İzmir’de 30 Ekim 2020’de meydana gelen depremi hatırlatan Sonuvar, “Deprem sonrası bir kez daha fark edildi ki zayıf zeminler üzerine yerleşmiş durumdayız ve binalarımız eski. Konak, Karşıyaka, Çiğli, Bornova ve Bayraklı ilçelerinde yoğun olmak üzere eski binalar yıkılarak yenileri yapılıyor. Yeniden yapılan binaların zemin iyileştirmesine ihtiyaçları oluyor. İzmir’de Karşıyaka Belediyesi dışında, diğer belediyeler zemin iyileştirme konusunda yerinde denetim yapamıyor. Yapı denetim firmalarının, yönetmeliğe göre masa başı beyan edilen rapor ve projelerin kontrolünü yapması yeterli. Peki bu nasıl bir durum yaratıyor? Örneğin, sıvılaşma problemi yaşayan bir konut için o zemine uygun zemin iyileştirme projesi hazırlanıp, kamusal denetim olmadığı için o zemin iyileştirme projesi dışında daha ucuz ama zemine uygun olmayan bir imalat yapılabilir. Maalesef durum vahim. Afeti önlemek istiyorsak afete imkan verecek bu eksiklerimizi tamamlamalıyız. Bu nedenle yapı denetim firmalarında jeoloji ve jeofizik mühendisi çalıştırma zorunluluğu getirilmeli, ilçe belediyeleri de hiç beklemeden zemin etüdü ile beraber zemin iyileştirme projelerinin yerinde denetimi için adım atmalıdır” dedi.
"MEVZUATLAR KAMUSAL DENETİMİ ETKİSİZLEŞTİRİYOR"

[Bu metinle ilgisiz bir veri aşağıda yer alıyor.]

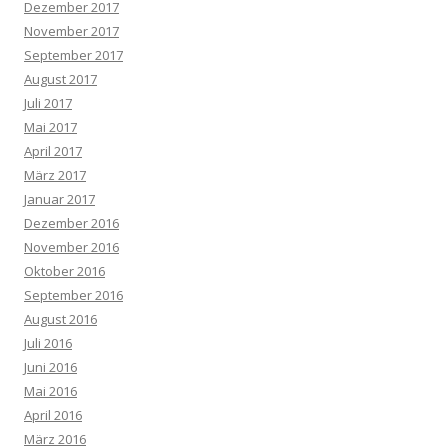
Dezember 2017
November 2017
September 2017
August 2017
Juli 2017
Mai 2017
April 2017
März 2017
Januar 2017
Dezember 2016
November 2016
Oktober 2016
September 2016
August 2016
Juli 2016
Juni 2016
Mai 2016
April 2016
März 2016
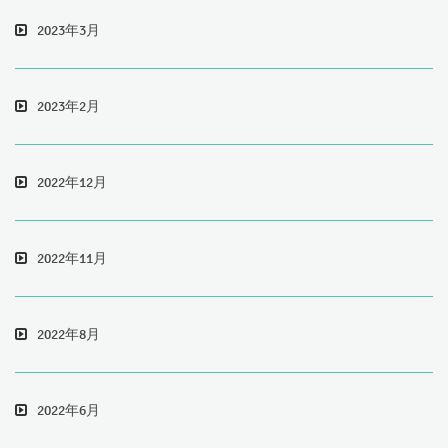
2023年3月
2023年2月
2022年12月
2022年11月
2022年8月
2022年6月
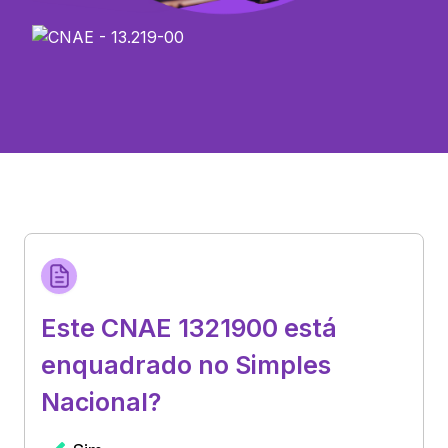
Este CNAE 1321900 está
enquadrado no Simples
Nacional?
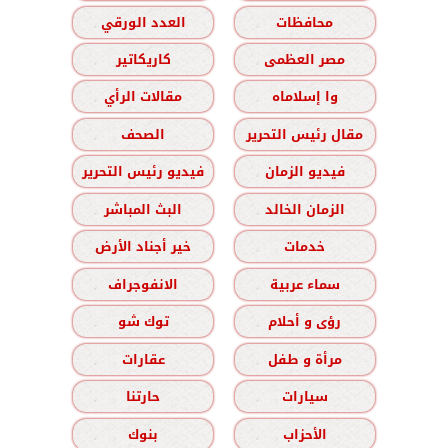
محافظات
العدد الورقي
مصر العظمى
كاريكاتير
وا إسلاماه
مقالات الرأي
مقال رئيس التحرير
الصحف
فيديو الزمان
فيديو رئيس التحرير
الزمان الخالد
البث المباشر
خدمات
خير أجناد الأرض
سماء عربية
الانفوجراف
رؤى و أحلام
توك شو
مرأة و طفل
عقارات
سيارات
حارتنا
الأحزاب
بنوك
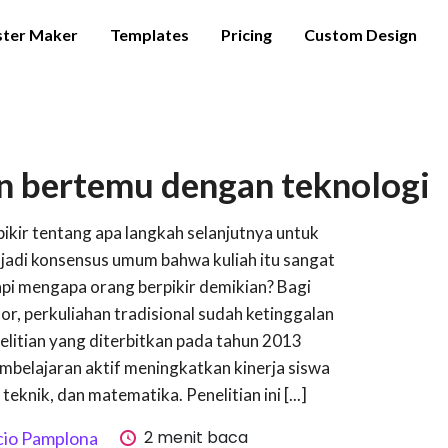
ster Maker
Templates
Pricing
Custom Design
n bertemu dengan teknologi
kir tentang apa langkah selanjutnya untuk
jadi konsensus umum bahwa kuliah itu sangat
i mengapa orang berpikir demikian? Bagi
r, perkuliahan tradisional sudah ketinggalan
elitian yang diterbitkan pada tahun 2013
belajaran aktif meningkatkan kinerja siswa
teknik, dan matematika. Penelitian ini [...]
2 menit baca
cio Pamplona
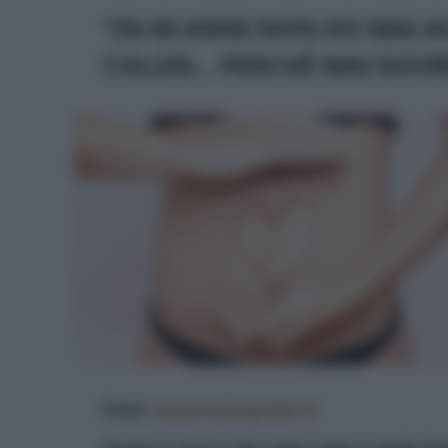
“IN 60 ANNI NON HO MAI 
COLON… PERCHÉ MAI DOVR
Foto:
www.tuttogreen.it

Bina inşası ile ilgili farklı mevzuatların ve uygulamaların olduğunu belirten Yüksek Jeoloji Mühendisi Bora Sonuvar, “Mevzuattaki eksiklikten dolayı kamusal denetim yapılamıyor. Bina deprem yönetmeliği kapsamı dışında bırakılan mühendislik yapıları da önemli bir konu. Bu yapılara ait projelere ve zemin etütlerine ilçe belediyeleri dahi ya çok sonra ulaşabilmekte ya da hiç ulaşamamaktadır. Bina deprem yönetmeliği dışında kaldıkları için denetlenmesi de zorlaşmaktadır. Mevzuatlar arasındaki farklılıktan kaynaklanan denetim yetersizliği acilen giderilmelidir” dedi.
"ÖNCE ZEMİN ETÜDÜ SONRA BİNA GÜÇLENDİRME"
Yüksek Jeoloji Mühendisi Bora Sonuvar, bina güçlendirmeye başlamadan önce zemin etüdünün önemini vurguladı: “Son olarak İzmirli için söylememiz gerekir ki bina güçlendirme seçeneklerini düşünmeden evvel binalarının nasıl bir zemin üstünde oturduklarını öğrenmeleri gerekmektedir. Zeminin zayıf olduğu ortamda binanın güçlendirilmesi yine istemediğimiz sonuçlarla karşılaşmamıza neden olmaktadır. Yani zemin etüdü olmadan bina güçlendirmenin eksik kalacağı unutulmamalıdır."